• [Your instructions]
If pictures appear in the lines below, skip them and copy exactly the lines from the one containing "наценок позволяет нам" through the one containing "Hållbara Jakobstadsregionen", and nothing else.

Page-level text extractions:

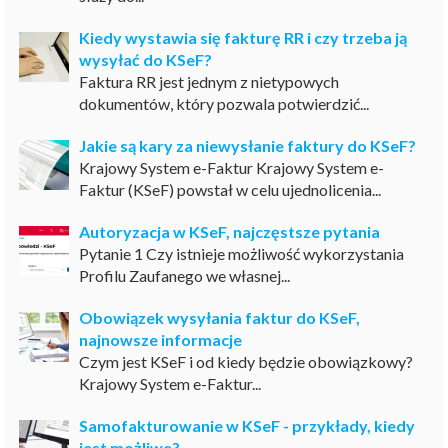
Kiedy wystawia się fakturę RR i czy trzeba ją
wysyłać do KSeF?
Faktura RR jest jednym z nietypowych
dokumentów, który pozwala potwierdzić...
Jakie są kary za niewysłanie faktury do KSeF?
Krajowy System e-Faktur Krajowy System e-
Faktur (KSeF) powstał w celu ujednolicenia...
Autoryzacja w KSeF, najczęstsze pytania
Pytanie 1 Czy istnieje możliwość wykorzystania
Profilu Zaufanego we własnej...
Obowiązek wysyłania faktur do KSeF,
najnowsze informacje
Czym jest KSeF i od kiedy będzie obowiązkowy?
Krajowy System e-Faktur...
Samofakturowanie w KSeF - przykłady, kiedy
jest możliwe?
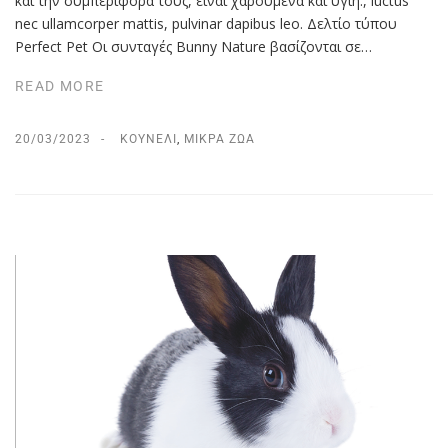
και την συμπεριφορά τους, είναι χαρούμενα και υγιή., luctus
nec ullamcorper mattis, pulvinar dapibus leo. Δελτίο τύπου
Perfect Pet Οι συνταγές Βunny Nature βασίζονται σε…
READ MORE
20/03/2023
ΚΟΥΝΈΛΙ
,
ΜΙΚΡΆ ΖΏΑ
...
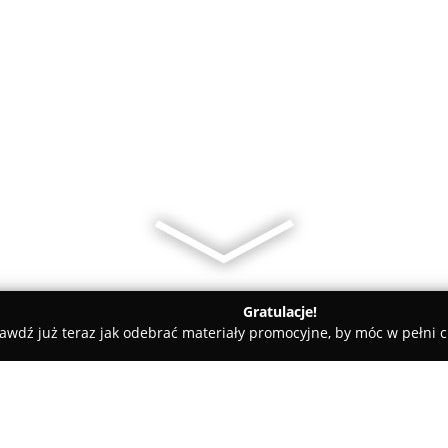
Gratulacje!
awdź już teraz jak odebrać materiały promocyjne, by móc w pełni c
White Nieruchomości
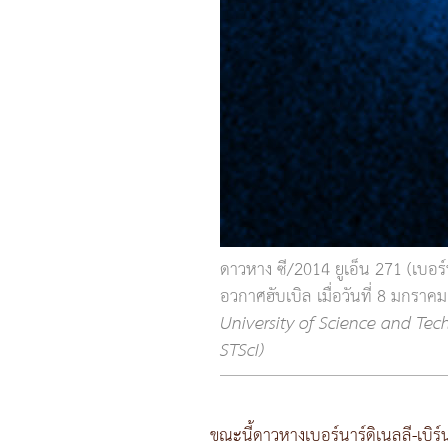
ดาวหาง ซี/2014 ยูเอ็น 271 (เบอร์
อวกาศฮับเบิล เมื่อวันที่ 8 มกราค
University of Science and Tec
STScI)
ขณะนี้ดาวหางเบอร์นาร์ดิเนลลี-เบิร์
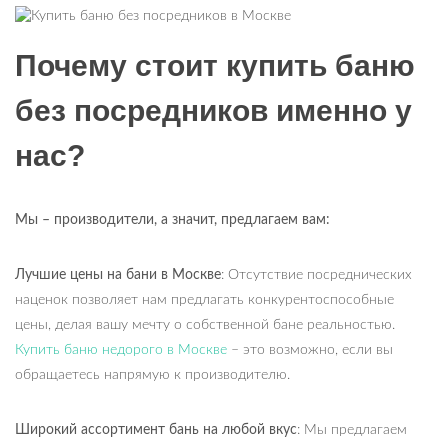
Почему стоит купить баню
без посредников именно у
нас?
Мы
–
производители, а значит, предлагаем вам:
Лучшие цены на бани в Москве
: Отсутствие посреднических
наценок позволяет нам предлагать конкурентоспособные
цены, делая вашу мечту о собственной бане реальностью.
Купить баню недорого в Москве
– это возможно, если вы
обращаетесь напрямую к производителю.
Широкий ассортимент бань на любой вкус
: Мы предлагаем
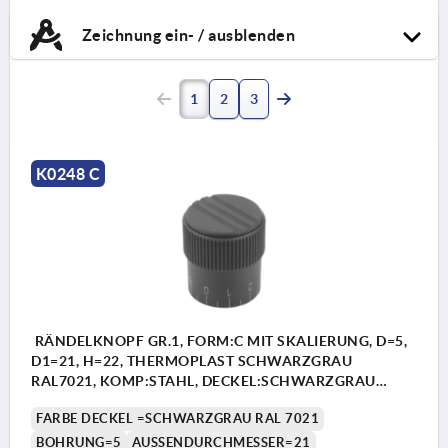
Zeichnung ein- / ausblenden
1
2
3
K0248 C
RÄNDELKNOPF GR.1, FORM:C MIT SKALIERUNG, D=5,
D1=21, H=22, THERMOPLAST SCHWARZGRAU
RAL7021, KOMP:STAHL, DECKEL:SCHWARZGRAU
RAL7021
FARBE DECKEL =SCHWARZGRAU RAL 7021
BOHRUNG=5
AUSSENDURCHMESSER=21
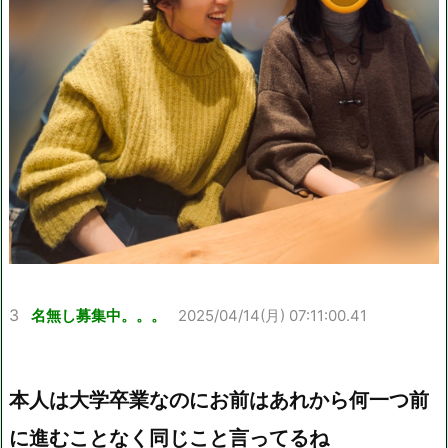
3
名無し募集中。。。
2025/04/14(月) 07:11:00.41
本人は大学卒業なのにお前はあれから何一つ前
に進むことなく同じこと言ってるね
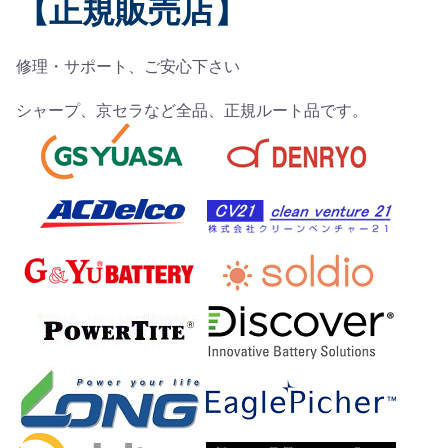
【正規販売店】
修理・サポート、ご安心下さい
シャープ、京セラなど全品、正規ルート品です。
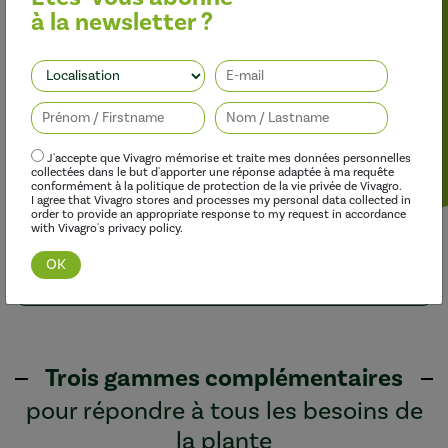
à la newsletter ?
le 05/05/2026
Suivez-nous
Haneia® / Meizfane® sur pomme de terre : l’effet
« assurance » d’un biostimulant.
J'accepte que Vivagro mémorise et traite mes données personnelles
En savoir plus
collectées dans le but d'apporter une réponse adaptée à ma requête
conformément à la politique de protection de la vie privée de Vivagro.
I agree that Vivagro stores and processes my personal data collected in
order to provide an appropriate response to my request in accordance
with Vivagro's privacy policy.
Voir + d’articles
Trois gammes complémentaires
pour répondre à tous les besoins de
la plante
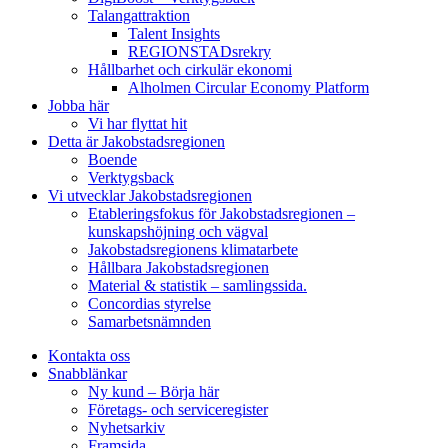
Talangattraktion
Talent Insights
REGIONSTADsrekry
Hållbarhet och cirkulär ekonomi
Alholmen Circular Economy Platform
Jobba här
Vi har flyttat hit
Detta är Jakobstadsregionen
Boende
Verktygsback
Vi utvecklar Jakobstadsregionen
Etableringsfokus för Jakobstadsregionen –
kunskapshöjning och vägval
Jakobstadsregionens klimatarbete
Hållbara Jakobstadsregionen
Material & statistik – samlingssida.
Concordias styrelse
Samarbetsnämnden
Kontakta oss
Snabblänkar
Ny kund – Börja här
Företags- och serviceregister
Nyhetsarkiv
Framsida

• [Task response]
наценок позволяет нам предлагать конкурентоспособные
цены, делая вашу мечту о собственной бане реальностью.
Купить баню недорого в Москве
– это возможно, если вы
обращаетесь напрямую к производителю.
Широкий ассортимент бань на любой вкус
: Мы предлагаем
Zeichnung ein- / ausblenden
1
2
3
K0248 C
RÄNDELKNOPF GR.1, FORM:C MIT SKALIERUNG, D=5,
D1=21, H=22, THERMOPLAST SCHWARZGRAU
RAL7021, KOMP:STAHL, DECKEL:SCHWARZGRAU
RAL7021
FARBE DECKEL =SCHWARZGRAU RAL 7021
BOHRUNG=5
AUSSENDURCHMESSER=21
3
名無し募集中。。。
2025/04/14(月) 07:11:00.41
本人は大学卒業なのにお前はあれから何一つ前
に進むことなく同じこと言ってるね
【正規販売店】
修理・サポート、ご安心下さい
シャープ、京セラなど全品、正規ルート品です。
à la newsletter ?
le 05/05/2026
Suivez-nous
Haneia® / Meizfane® sur pomme de terre : l’effet
« assurance » d’un biostimulant.
J'accepte que Vivagro mémorise et traite mes données personnelles
En savoir plus
collectées dans le but d'apporter une réponse adaptée à ma requête
conformément à la politique de protection de la vie privée de Vivagro.
I agree that Vivagro stores and processes my personal data collected in
order to provide an appropriate response to my request in accordance
with Vivagro's privacy policy.
Voir + d’articles
Trois gammes complémentaires
pour répondre à tous les besoins de
la plante
Talangattraktion
Talent Insights
REGIONSTADsrekry
Hållbarhet och cirkulär ekonomi
Alholmen Circular Economy Platform
Jobba här
Vi har flyttat hit
Detta är Jakobstadsregionen
Boende
Verktygsback
Vi utvecklar Jakobstadsregionen
Etableringsfokus för Jakobstadsregionen –
kunskapshöjning och vägval
Jakobstadsregionens klimatarbete
Hållbara Jakobstadsregionen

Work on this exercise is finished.